Extracted data:
*-*-*
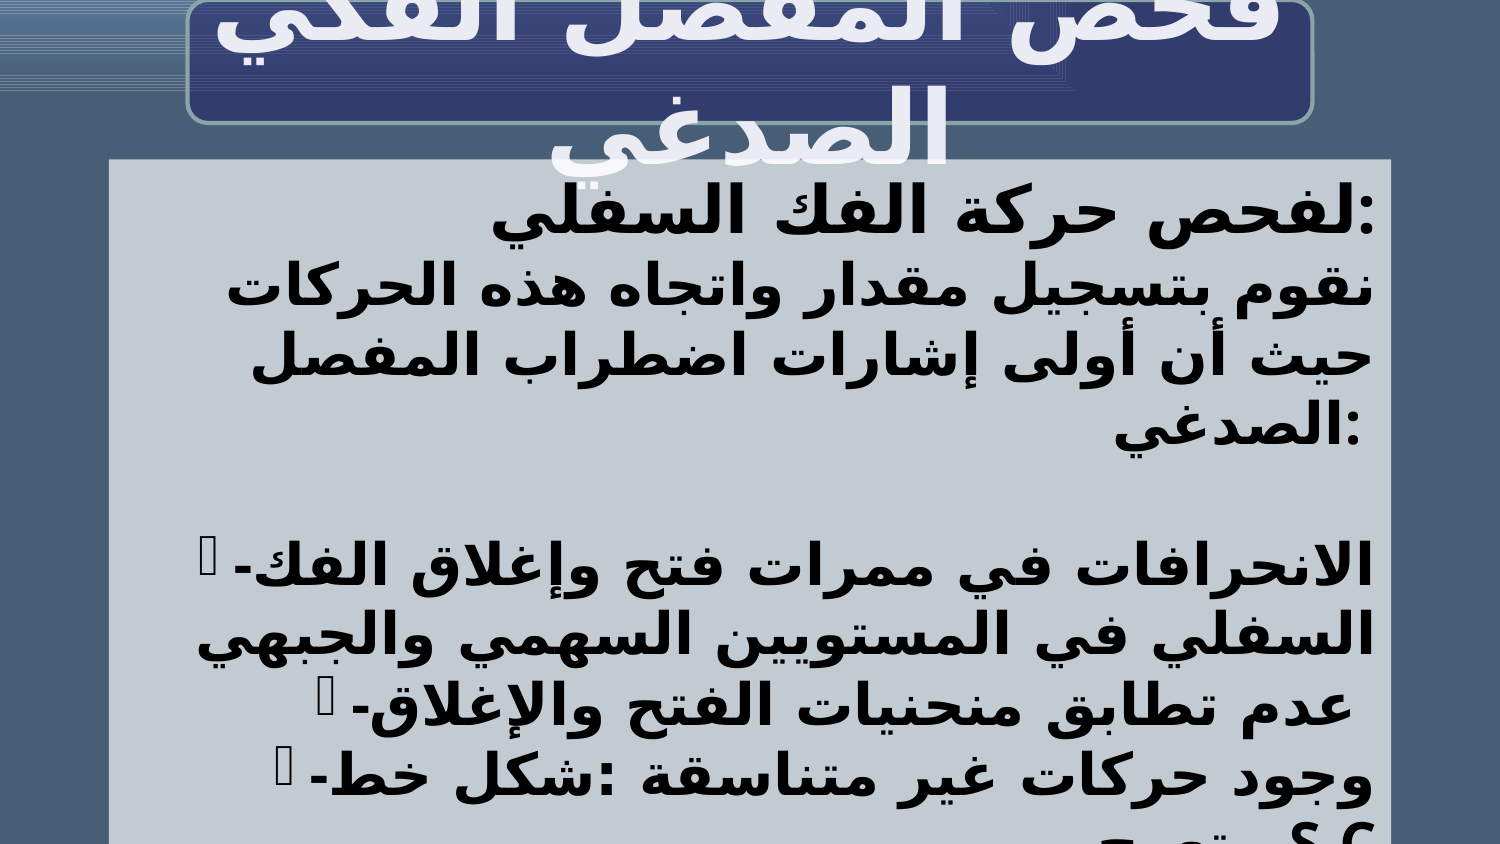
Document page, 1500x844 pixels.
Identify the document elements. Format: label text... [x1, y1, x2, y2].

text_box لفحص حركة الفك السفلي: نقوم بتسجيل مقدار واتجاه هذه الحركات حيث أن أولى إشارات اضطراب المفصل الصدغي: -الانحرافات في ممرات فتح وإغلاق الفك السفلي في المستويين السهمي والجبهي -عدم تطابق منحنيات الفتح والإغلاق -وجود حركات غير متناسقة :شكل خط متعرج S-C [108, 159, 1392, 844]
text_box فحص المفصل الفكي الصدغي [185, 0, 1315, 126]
*-*-*
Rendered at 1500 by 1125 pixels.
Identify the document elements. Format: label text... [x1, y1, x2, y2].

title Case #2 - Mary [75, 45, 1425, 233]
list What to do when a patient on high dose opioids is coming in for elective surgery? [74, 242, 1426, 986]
*-*-*
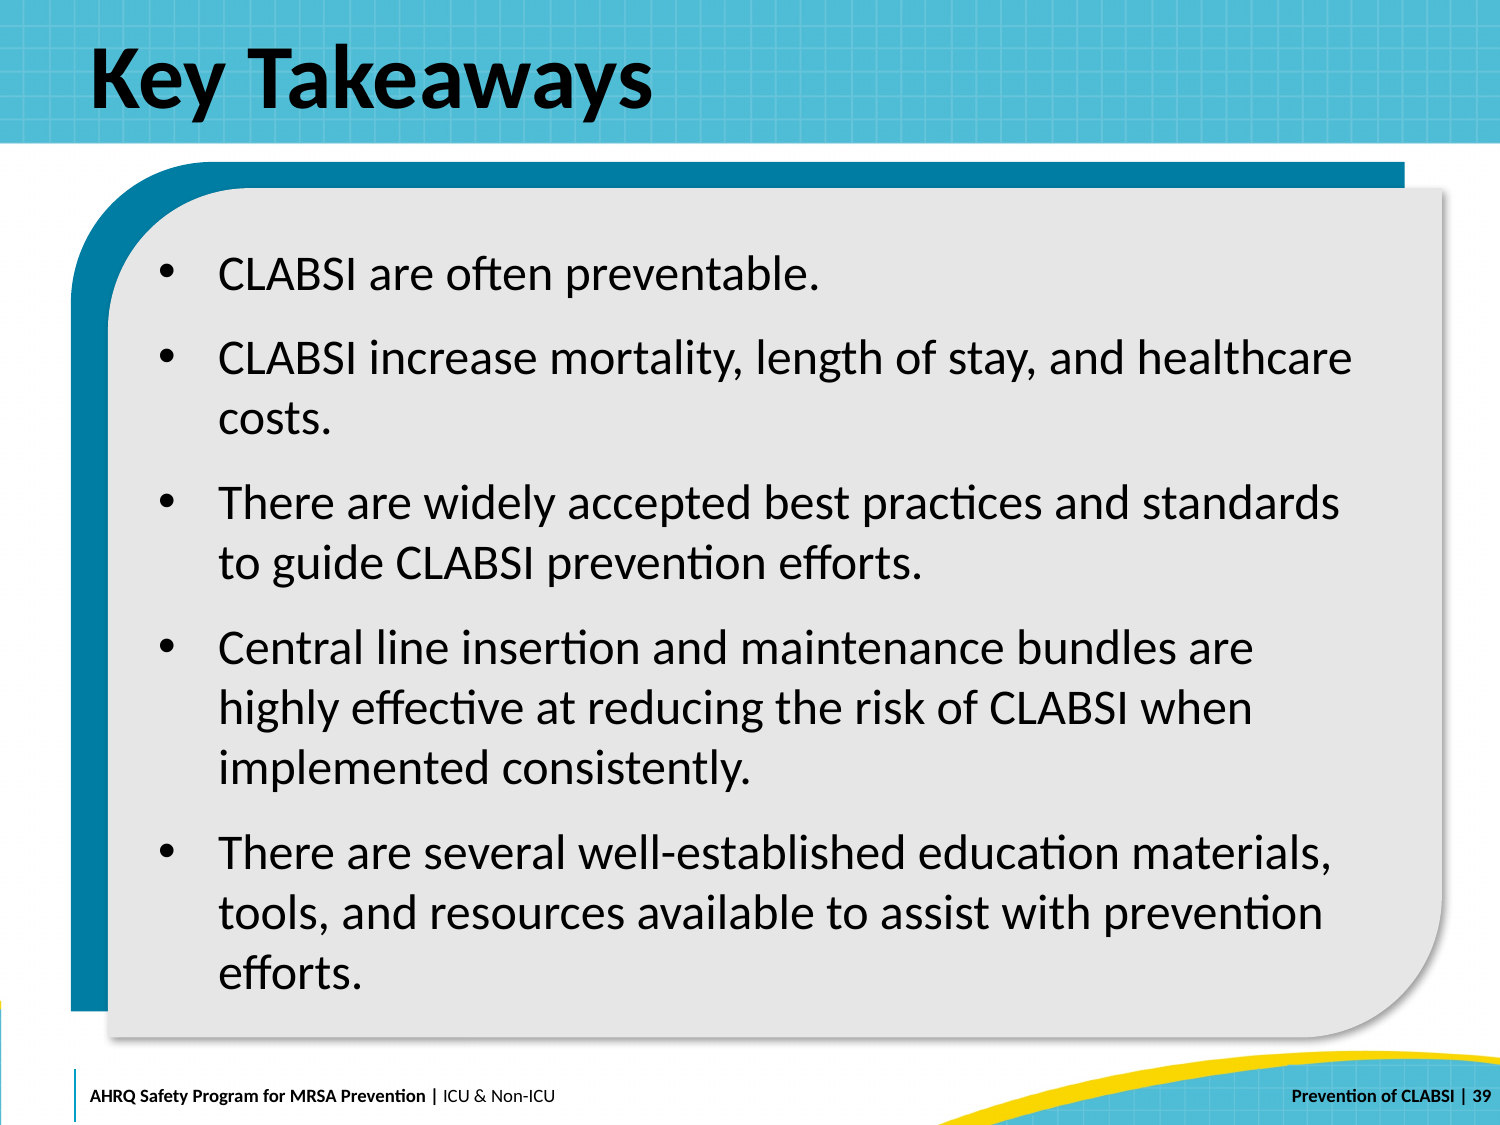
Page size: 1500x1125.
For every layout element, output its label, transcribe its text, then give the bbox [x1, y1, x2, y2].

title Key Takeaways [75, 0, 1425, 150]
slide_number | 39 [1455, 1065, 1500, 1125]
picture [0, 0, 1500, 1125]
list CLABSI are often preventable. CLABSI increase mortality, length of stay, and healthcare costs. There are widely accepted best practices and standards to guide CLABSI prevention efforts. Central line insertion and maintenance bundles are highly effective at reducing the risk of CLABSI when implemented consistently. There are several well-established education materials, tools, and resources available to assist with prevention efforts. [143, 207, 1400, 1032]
*-*-*
What is required:
Wherever "pixels" appears in a line of the entries, copy that line.

Response below:
Document page, 1500x844 pixels.
Rendered at 1500 by 1125 pixels.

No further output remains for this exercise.